-- Your assignment --
Without the images, reproduce each line of the material exactly.

-- Records for this exercise --
● ● ● ● ●

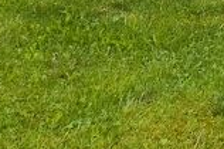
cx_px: 432
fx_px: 752
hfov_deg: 14.4
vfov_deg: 9.3
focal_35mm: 121
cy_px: -272
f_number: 1.8
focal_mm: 5.56
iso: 100
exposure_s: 1/462
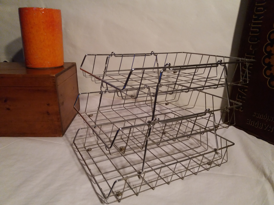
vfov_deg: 49.7
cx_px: 137
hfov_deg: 63.4
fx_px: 222
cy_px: 102
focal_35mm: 28
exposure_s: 1/33
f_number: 1.9
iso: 160
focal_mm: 3.7
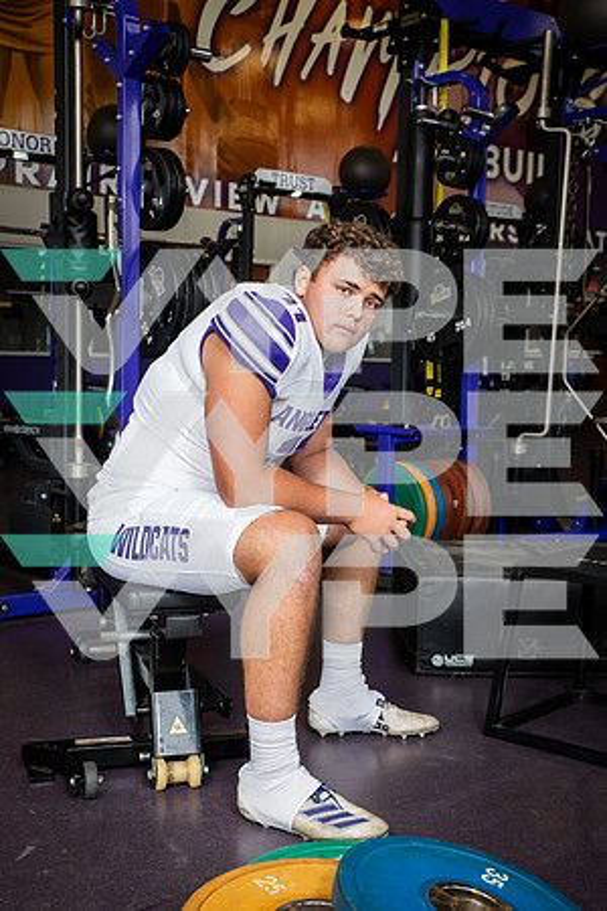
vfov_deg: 41.1
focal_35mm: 48
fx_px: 1214
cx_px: 304
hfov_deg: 28.1
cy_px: 456
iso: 800
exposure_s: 1/250
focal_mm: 48
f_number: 7.1
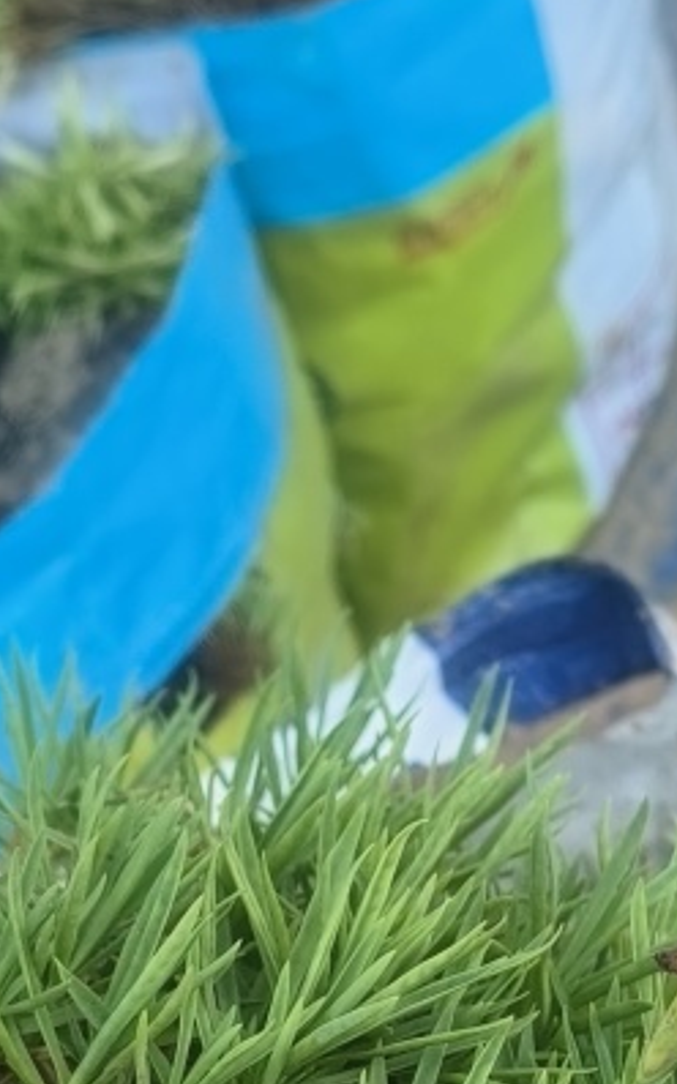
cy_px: 990
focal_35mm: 74
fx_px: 2185
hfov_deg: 17.6
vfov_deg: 26.8
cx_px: 369
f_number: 1.8
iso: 200
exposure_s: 1/334
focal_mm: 4.84
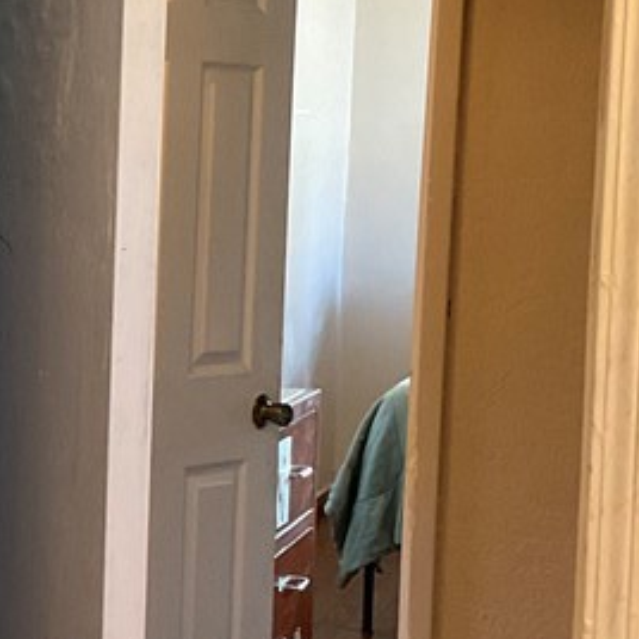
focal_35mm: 98
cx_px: -45
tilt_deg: -4.4
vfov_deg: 17.7
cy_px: 293
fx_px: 2047
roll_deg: -2.8
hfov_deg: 17.2
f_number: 1.8
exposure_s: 1/60
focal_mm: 3
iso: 200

● ● ● ● ●

-- Result of this task --
cx_px: 432
fx_px: 752
hfov_deg: 14.4
vfov_deg: 9.3
focal_35mm: 121
cy_px: -272
f_number: 1.8
focal_mm: 5.56
iso: 100
exposure_s: 1/462
vfov_deg: 49.7
cx_px: 137
hfov_deg: 63.4
fx_px: 222
cy_px: 102
focal_35mm: 28
exposure_s: 1/33
f_number: 1.9
iso: 160
focal_mm: 3.7
vfov_deg: 41.1
focal_35mm: 48
fx_px: 1214
cx_px: 304
hfov_deg: 28.1
cy_px: 456
iso: 800
exposure_s: 1/250
focal_mm: 48
f_number: 7.1
cy_px: 990
focal_35mm: 74
fx_px: 2185
hfov_deg: 17.6
vfov_deg: 26.8
cx_px: 369
f_number: 1.8
iso: 200
exposure_s: 1/334
focal_mm: 4.84
focal_35mm: 98
cx_px: -45
tilt_deg: -4.4
vfov_deg: 17.7
cy_px: 293
fx_px: 2047
roll_deg: -2.8
hfov_deg: 17.2
f_number: 1.8
exposure_s: 1/60
focal_mm: 3
iso: 200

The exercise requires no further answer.